MATERIAL SUPPLIED
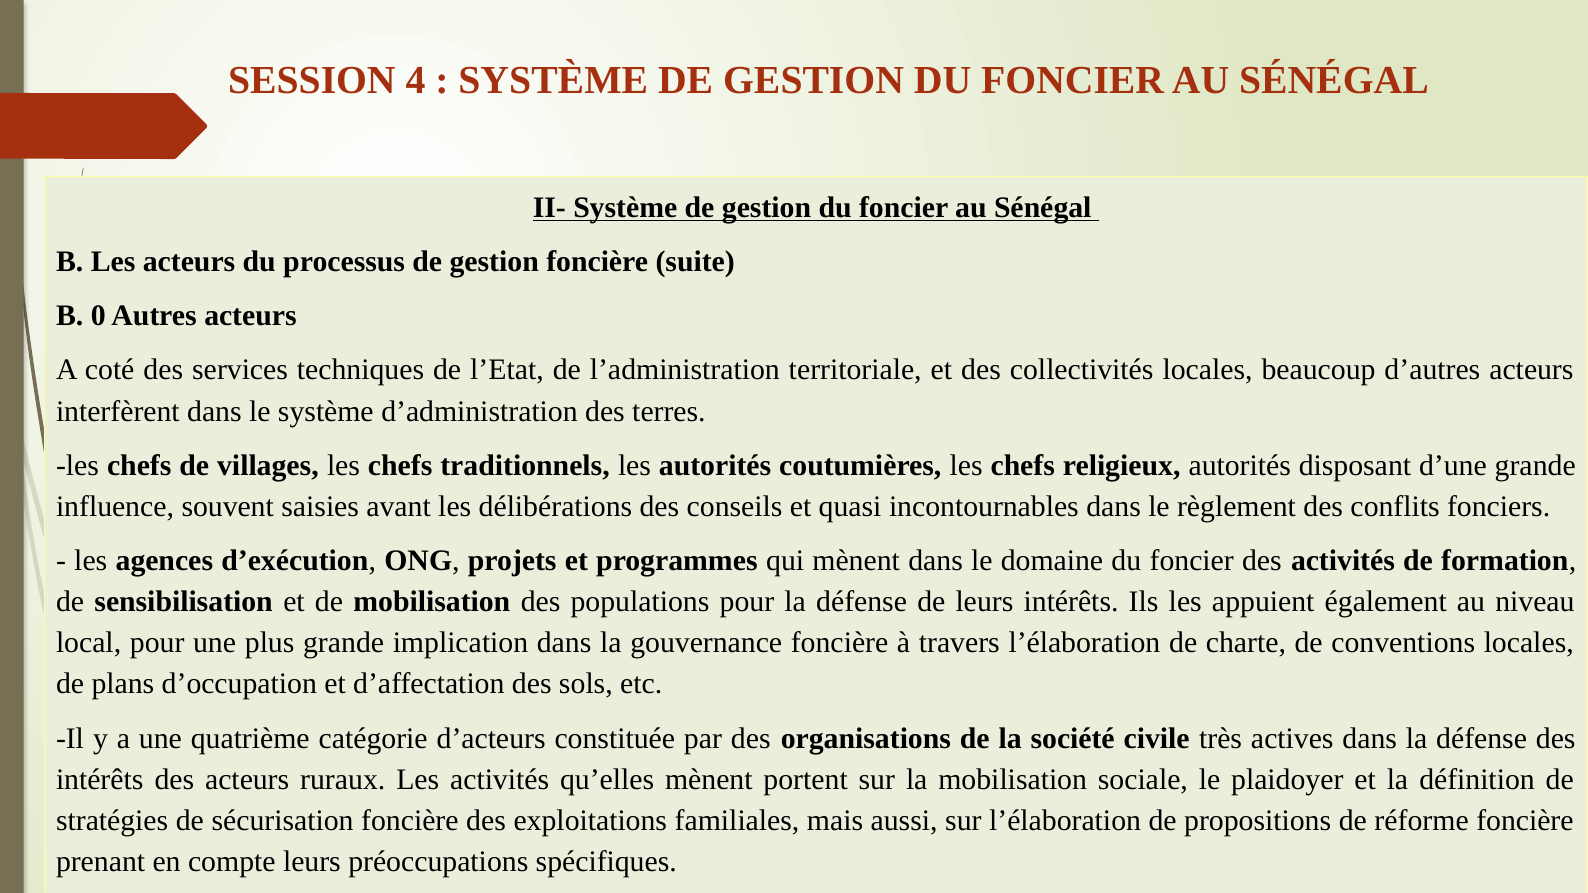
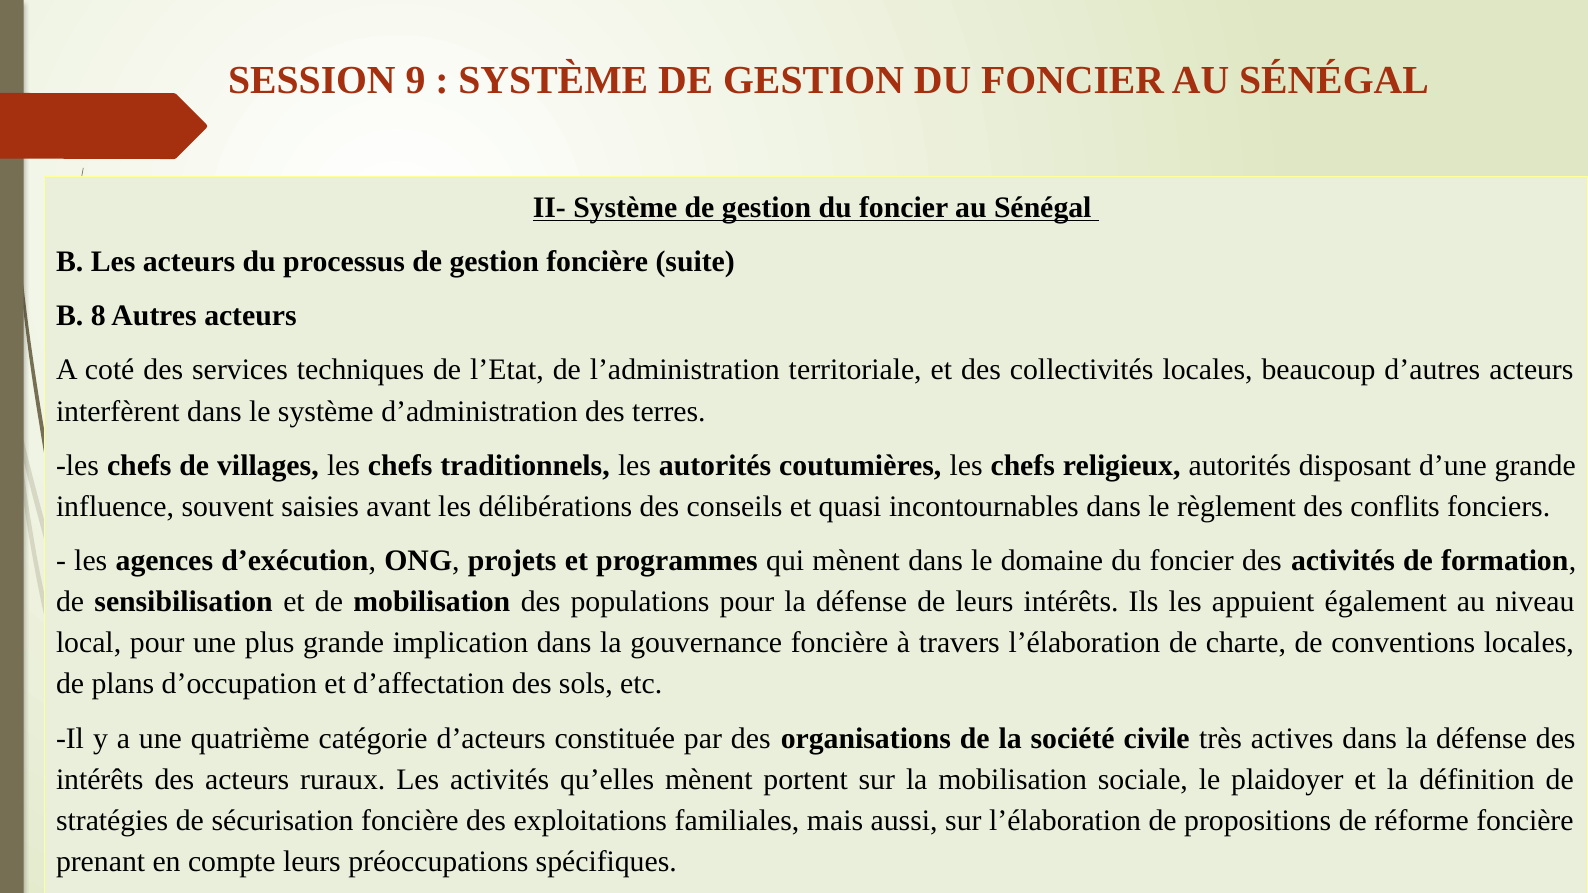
4: 4 -> 9
0: 0 -> 8
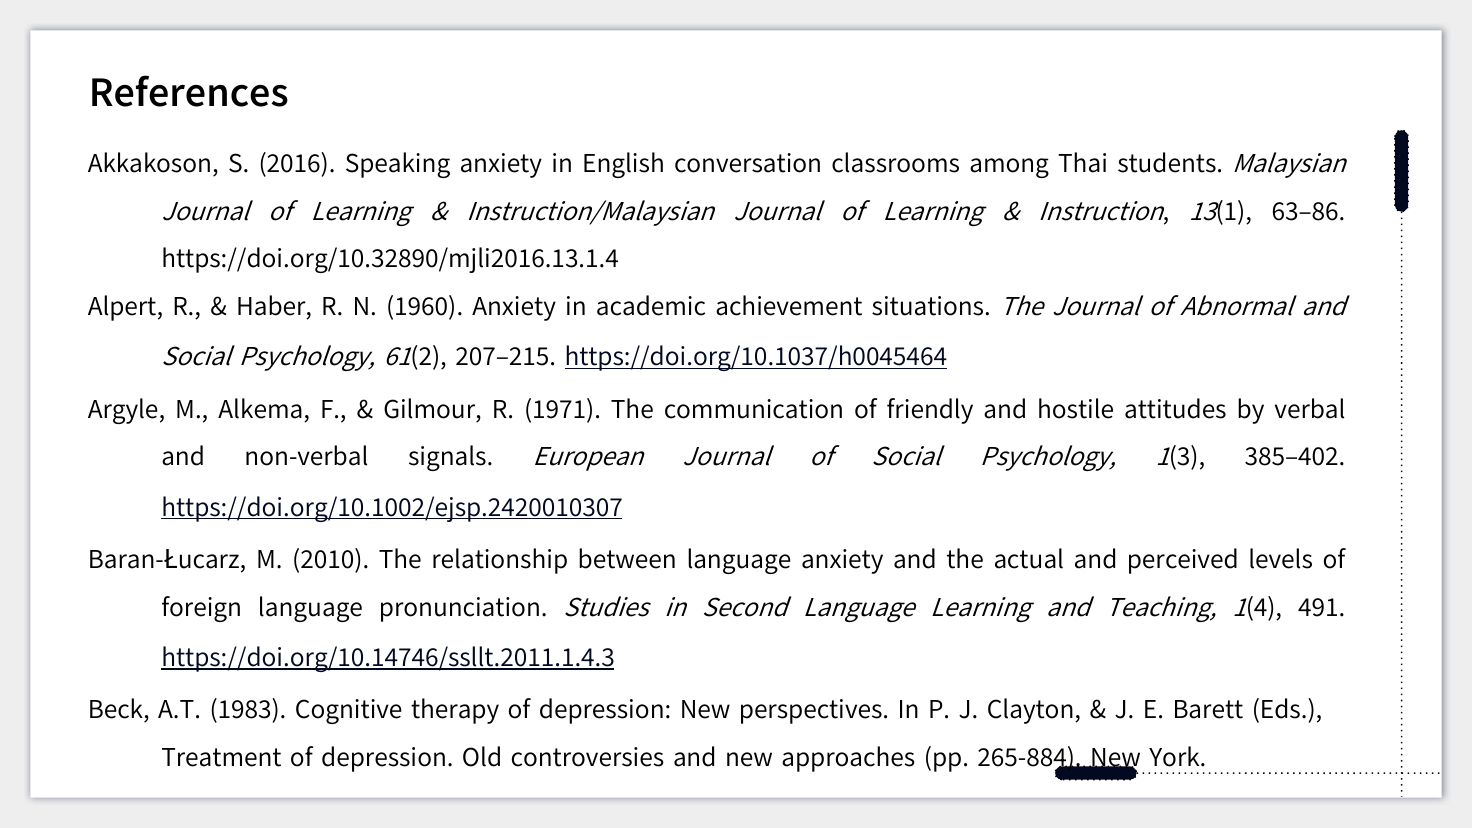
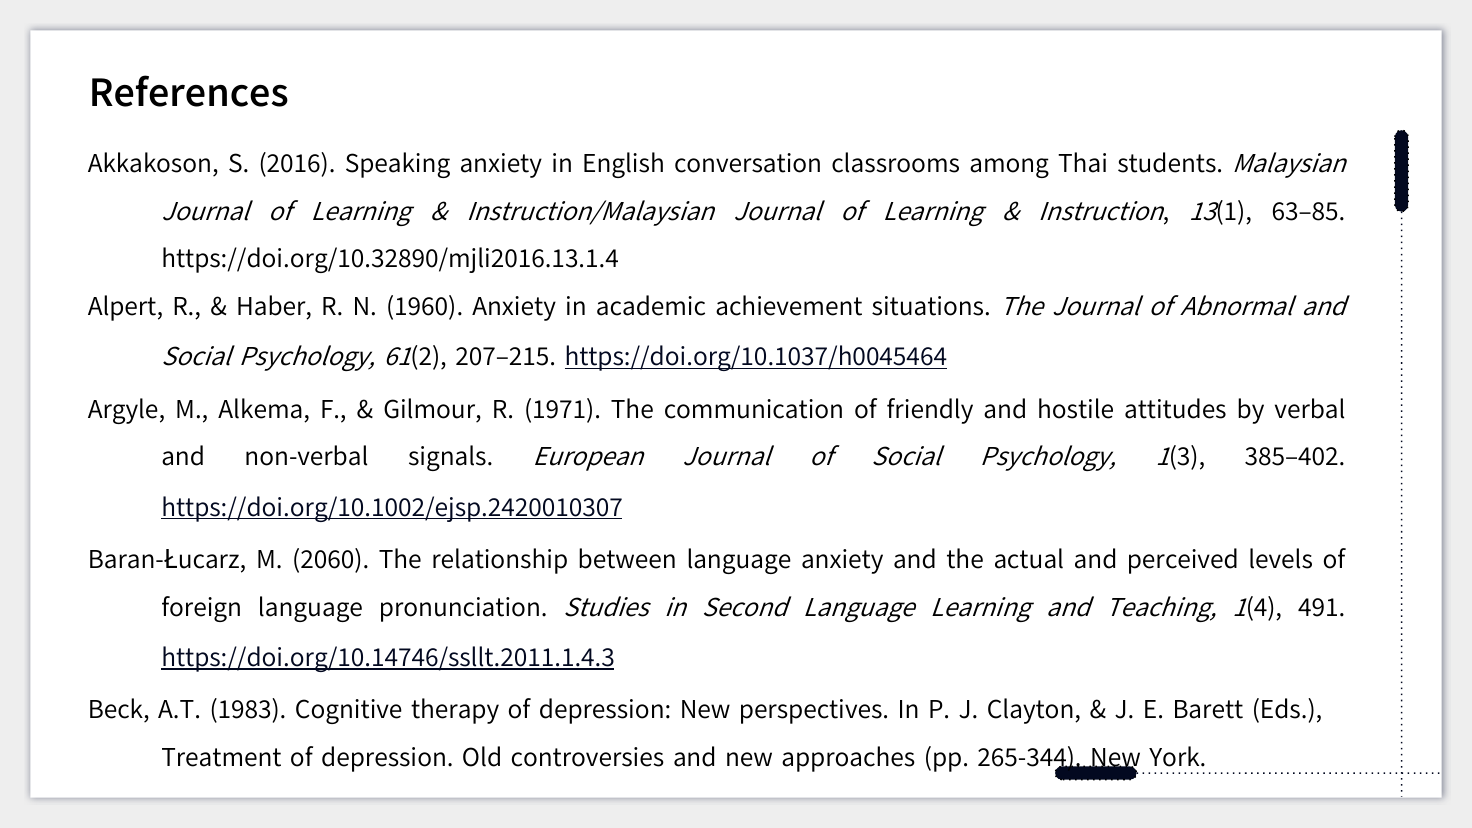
63–86: 63–86 -> 63–85
2010: 2010 -> 2060
265-884: 265-884 -> 265-344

DIRECTIONS FOR THIS TASK
Reproduce the lines of the records word for word, starting at the line that contains "63–86: 63–86 -> 63–85" and ending at the final line of the records.

RESULT OF THIS EXERCISE
63–86: 63–86 -> 63–85
2010: 2010 -> 2060
265-884: 265-884 -> 265-344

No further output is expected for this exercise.